Выбрать главу

Надеясь упредить строгость отца и избежать ее, я, перед тем, как войти в дом, заклинал себя примерно так: «Накажут! Опять накажут! Накажут!». Создавалось впечатление, что заклинание помогало.

В действительности искренняя готовность к наказанию или устраняла необходимость в нем, или снижала мою эмоциональную реакцию на него.

Так возникла привычка готовить себя к опасности, предварительно пережив ее преувеличенно, и способ устранять не поддающиеся подавлению яркие и нежелательные переживания, давая им волю, усиливая, с тем, чтобы пережить их, пусть ярче, но быстрее.

Это внутреннее поведение с собственным переживанием трансформировалось в прием - «сосредоточение на навязчивости».

В 14 и 18 лет, следуя предсказаниям врача, я ждал смерти.

Эту ятрогению[14] переболевал трудно.

Анализ ее помог мне потом в понимании роли оформляющих и провоцирующих факторов.

Выпутавшись в 26 лет из собственного невроза, который манифестировал[15] за 3 года до того, я на себе уяснил психогенез и психотерапию (собственную) невроза.

Это был 1969 год, тогда же окончательно сложились первые три этапа методики психотерапии.

 Мои учителя

В период создания методики как медицинского средства (в отличие от моего способа реагирования) случаи терапевтических успехов и неудач осмыслялись с точки зрения моего понимания психологии обсессивно-фобического синдрома[16] и невроза, как психогенного заболевания. Результатом этого анализа стали отдельные элементы методики. Кроме того, меня всегда интересовали физиологические механизмы наблюдаемых явлений.

Мои учителя в общей медицине практически были ориентированы традиционно соматогенно. Но с первого дня учебы в институте я слышал тезис о том, что «лечить следует не болезнь, а больного человека». Изучению истории его жизни требовалось уделять должное внимание. Но глубокой практической связи между этой историей, ее субъективным переживанием, болезнью и практикой лечения я тогда не понимал.

С казуистикой[17] шоковых психотравм[18], приводящих к тяжелой болезни и даже смерти, и случаями психогенных «чудесных исцелений» меня знакомили, и они произвели на меня значительное впечатление.

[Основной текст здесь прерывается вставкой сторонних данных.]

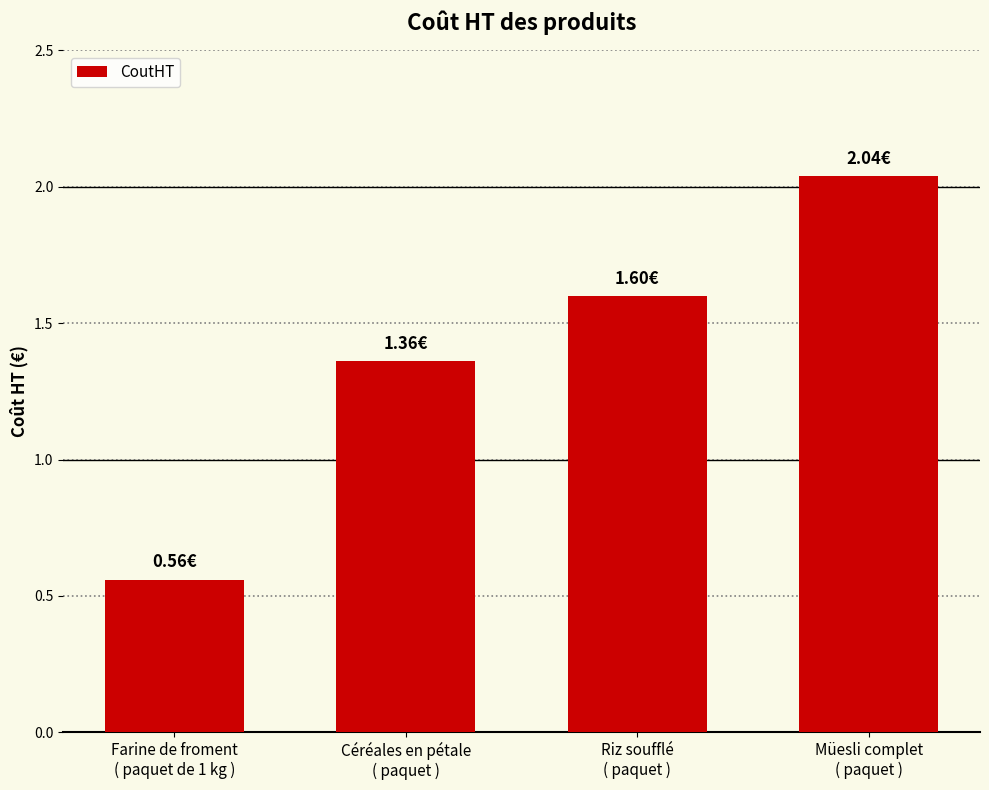

List the labels in order of value, largest first.

Müesli complet
( paquet ), Riz soufflé
( paquet ), Céréales en pétale
( paquet ), Farine de froment
( paquet de 1 kg )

Впервые с практически серьезным пониманием связи между переживанием и болезнью вообще я столкнулся при изучении отечественной физиологии (И.М. Сеченов, Н.Е. Введенский, A.A. Ухтомский, В.М. Бехтерев, И.П. Павлов) и, особенно, знакомясь с кортико-висцеральной[19] теорией K.M. Быкова, исследованиями М.К. Петровой, H.A. Попова, работами А.Г. Иванова-Смоленского. Кафедру нормальной физиологии в Куйбышевском медицинском институте, где я учился на лечебно-профилактическом факультете, возглавлял профессор, член-корреспондент Академии наук СССР М.В. Сергиевский. Тогда же я получил представление о роли ретикулярной формации[20] в высшей нервной деятельности.

Медицинская психология и психология вообще в институте тогда не преподавалась, но мне пришлось читать вышедшую в 1941 году монографию по психологии (С.Л. Рубинштейн).

Петр Фадеевич Малкин

В 19 лет, то есть на третьем курсе мединститута, я поступил на работу санитаром в психиатрическую бригаду станции скорой помощи. А в 1964 году перешел «медбратом» в психиатрическую клинику Куйбышевского мединститута, которую возглавлял совершенно незаурядный врач и ученый, профессор Петр Фадеевич Малкин.

Работа в его клинике, общение с ним в значительной мере складывали меня, как врача. Под его влиянием я открывал для себя значение личностного в болезни, впервые столкнулся с неврозами, понял их, как психогенное заболевание (в отличие от соматогенного). Он же в 1969 году одобрил мое занятие фобиями и первый поддержал мое, тогда еще робкое, ощущение, что я нашел что-то новое, и что мой подход имеет право на существование. В декабре 1969 года, принимая меня у себя дома, он сформулировал тему моей работы: «Клиника и терапия некоторых невротических состояний с синдромом навязчивости», настоял на том, чтобы я систематизировал результаты лечения, и рекомендовал начать читать литературу по теме, «не боясь исказить свое понимание чужими тенденциями», и предложил список литературы.

В этой же беседе, длившейся около трех часов, он изложил мне стройную систему своих взглядов на невроз, агностический (подкорковый) и гностический (кортикального генеза) страх, на навязчивость, на личность, предрасположенную к неврозу. Изложил свои представления об ипохондрическом неврозе. Дал несколько общих советов по терапии.